Indubitablement, cette séquence est une juxtaposition, une contraste. Les émotions intimes et secrètes d'un individu minuscule face aux grottes millénaires, la fragilité humaine face à l'éternité de la nature, l'intimité confinée et l'espace ouvert, l'herbe verte dans la grotte et les millions d'années d'érosion sur la paroi de la pierre... Mais en même temps, l'expression de la nostalgie et de l'amour pour les objets est amplifiée à la fin.


Ce que je ne peux ignorer à la fin, c'est le montage entre le documentaire de la visite du président français de Gaulle au Cambodge et la scène de confession à Angkor Wat.
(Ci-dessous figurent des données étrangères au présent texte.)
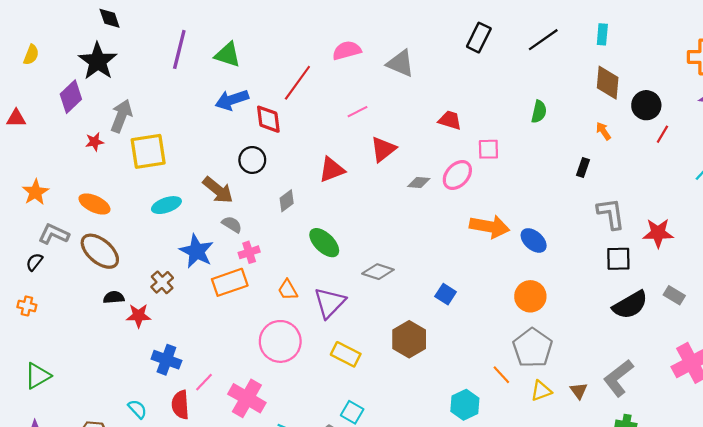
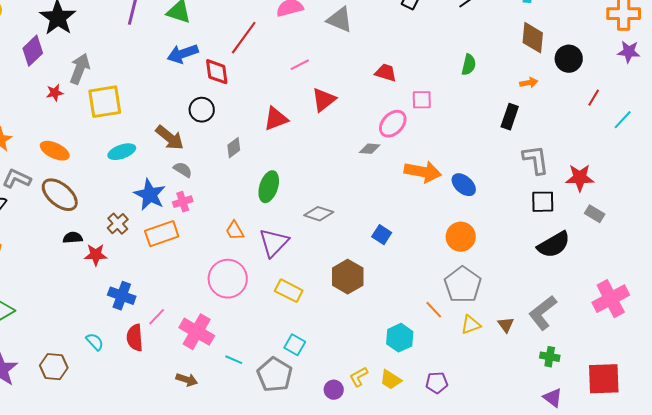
orange arrow: (603, 131) -> (529, 83), turned 114
red line: (662, 134) -> (594, 98), moved
black rectangle: (583, 167) -> (510, 117), size x1.4
gray diamond: (419, 183) -> (370, 149), moved
green ellipse: (324, 243) -> (269, 187), turned 64
pink cross: (249, 252) -> (183, 202), moved
orange rectangle: (230, 282) -> (162, 234), moved
gray rectangle: (674, 295) -> (595, 214), moved

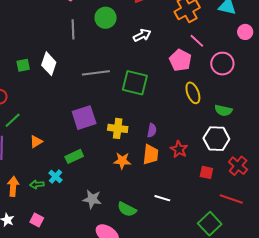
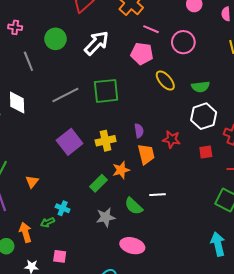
white arrow: (142, 35) -> (97, 43), size x1.5
green rectangle: (74, 156) -> (99, 183), moved
white line: (162, 198) -> (157, 195), moved
green semicircle: (127, 209) -> (134, 206), moved, turned 36

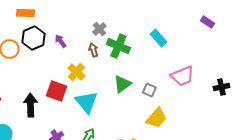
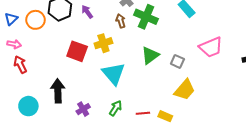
yellow cross: (76, 72) -> (103, 43), turned 30
red square: (56, 91) -> (77, 51), moved
black arrow: (30, 105) -> (58, 91), moved

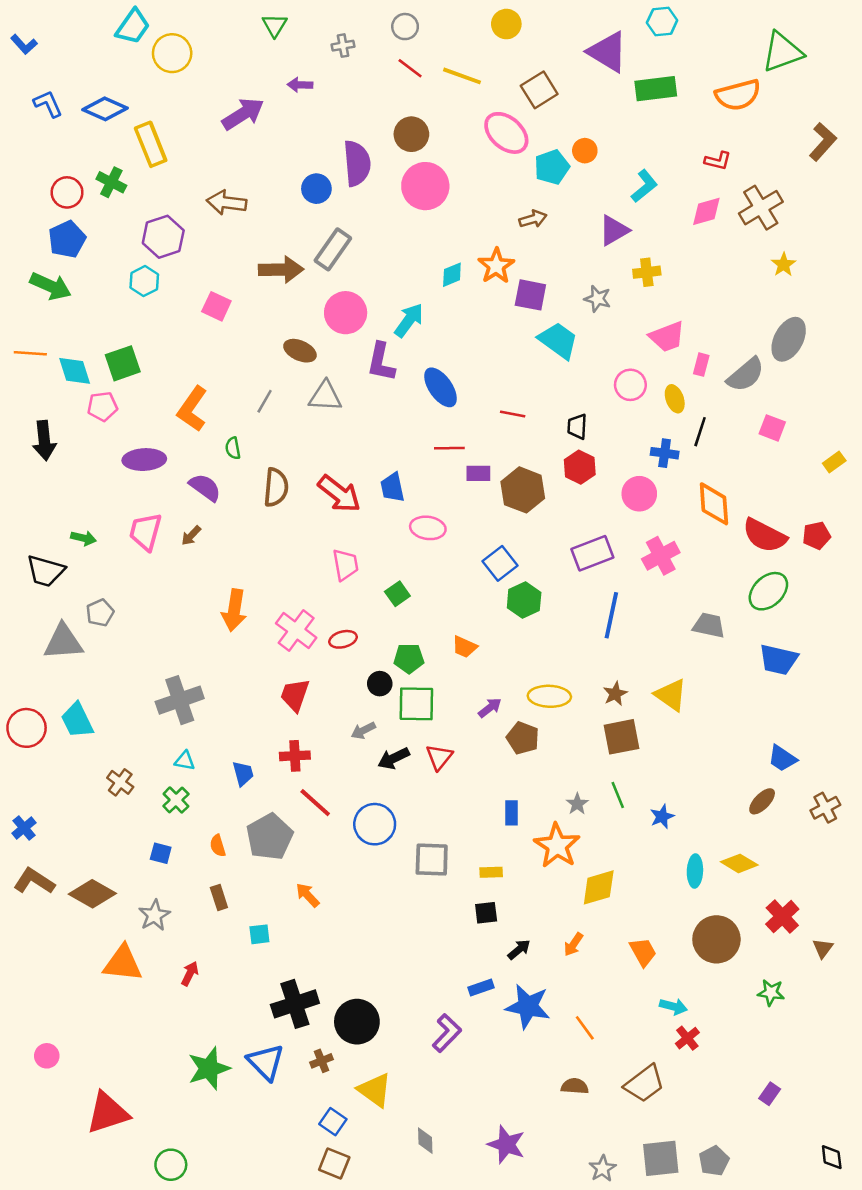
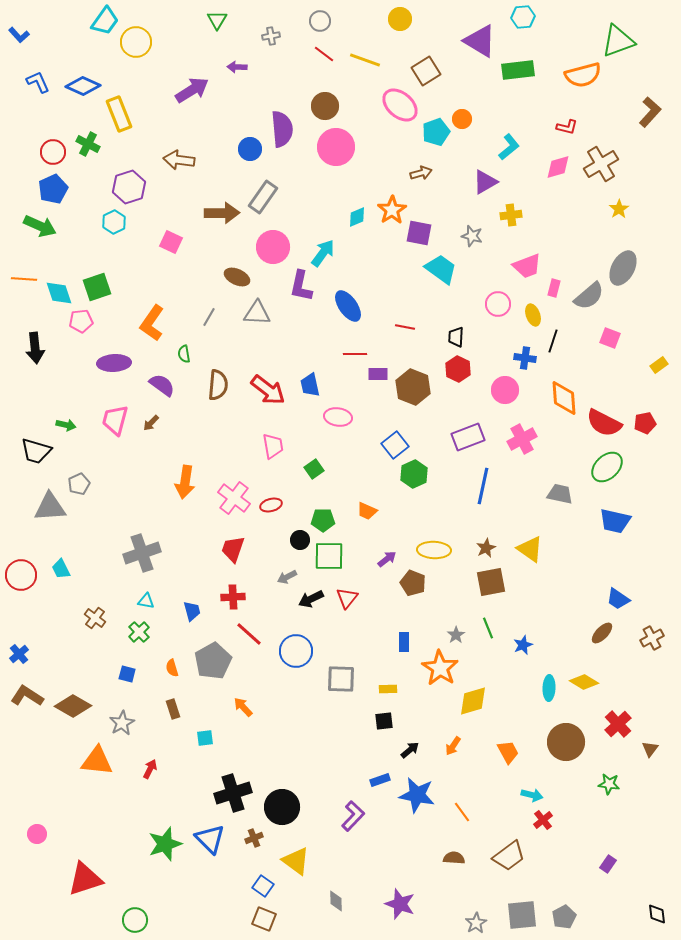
cyan trapezoid: (77, 720) -> (61, 569), size x0.7

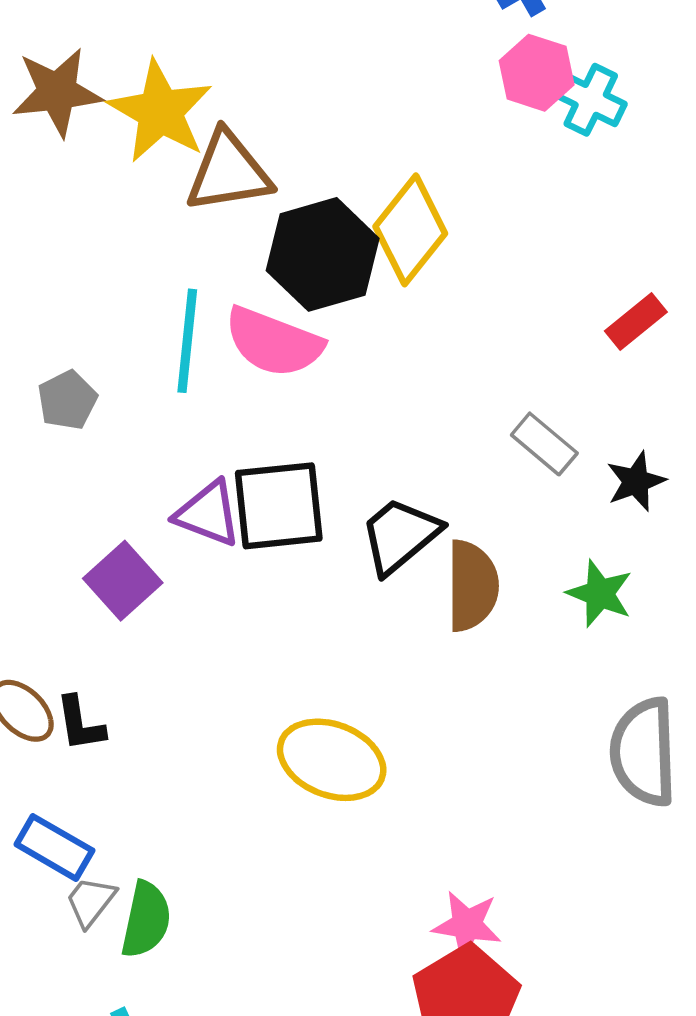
Si nous considérons encore l'expression nostalgique et amoureuse des « années soixante » comme le principal motif de ce film, il est remarquable que son « grand final » se déroule en 1966, au Cambodge. Cette année-là, le Cambodge a finalement mis fin à la domination coloniale française et a achevé son mouvement d'indépendance nationale. La visite de De Gaulle est un moment clé de cet événement historique. Avec la fin de la domination coloniale française au Cambodge, le sens de Hong Kong en tant que dernière colonie asiatique commence à apparaître. Ce que les critiques de Hong Kong appellent les « quarante bonnes années de la domination coloniale britannique ». En 1966, la révolution culturelle chinoise a éclaté, menaçant et menaçant Hong Kong à distance.


Lorsque nous avons commencé, nous avons parlé de la « décennie des années soixante » dans In the Mood for Love. J'ai parfois négligé un élément important : c'est une histoire des bourgeoisie, de la classe moyenne. Sur ce niveau, la coiffure sophistiquée et minutieuse de Maggie Cheung, le cheongsam et le style de Tony Leung sont parfois une preuve de leur statut de classe. Cette classe sociale est toujours le pivot de la prospérité économique et sociale de l'ère pacifique. C'est la dernière classe touchée par les troubles sociaux, les souffrances et les changements de société, mais ils sont sans aucun doute des marginaux de la grande époque et ils ont évité les tempêtes de l'ère. Mais en 1966, il semble que ce soit le moment où la tempête de l'âge passe au-dessus de la tête. Cependant, il est inutile de souligner à nouveau qu'il est important de raconter une époque mythique.


En 2000, Wong Kar-wai à Hong Kong a terminé son histoire en 1966, lorsque le Cambodge a mis fin à la domination coloniale, par opposition à Hong Kong, qui a mis fin à la domination coloniale en 1997. C'est une sorte de discours politique, du moins en un certain sens. « Il y a des choses qui ne changeront jamais, et il y a des choses qui expireront. » C'est peut-être non seulement une référence entre la grotte et l'histoire d'amour, mais aussi une référence entre les thèmes éternels de l'humanité et les changements historiques du XXesiècle.


L'écriture nostalgique est toujours une écriture sur un parchemin de peau de mouton. Elle efface l'écriture de l'histoire et réécrit les mots d'aujourd'hui. Par conséquent, notre lecture est inévitablement une lecture double et multiple. Peut-être est-ce la raison profonde pour laquelle ce film n'a pas réussi à me toucher profondément.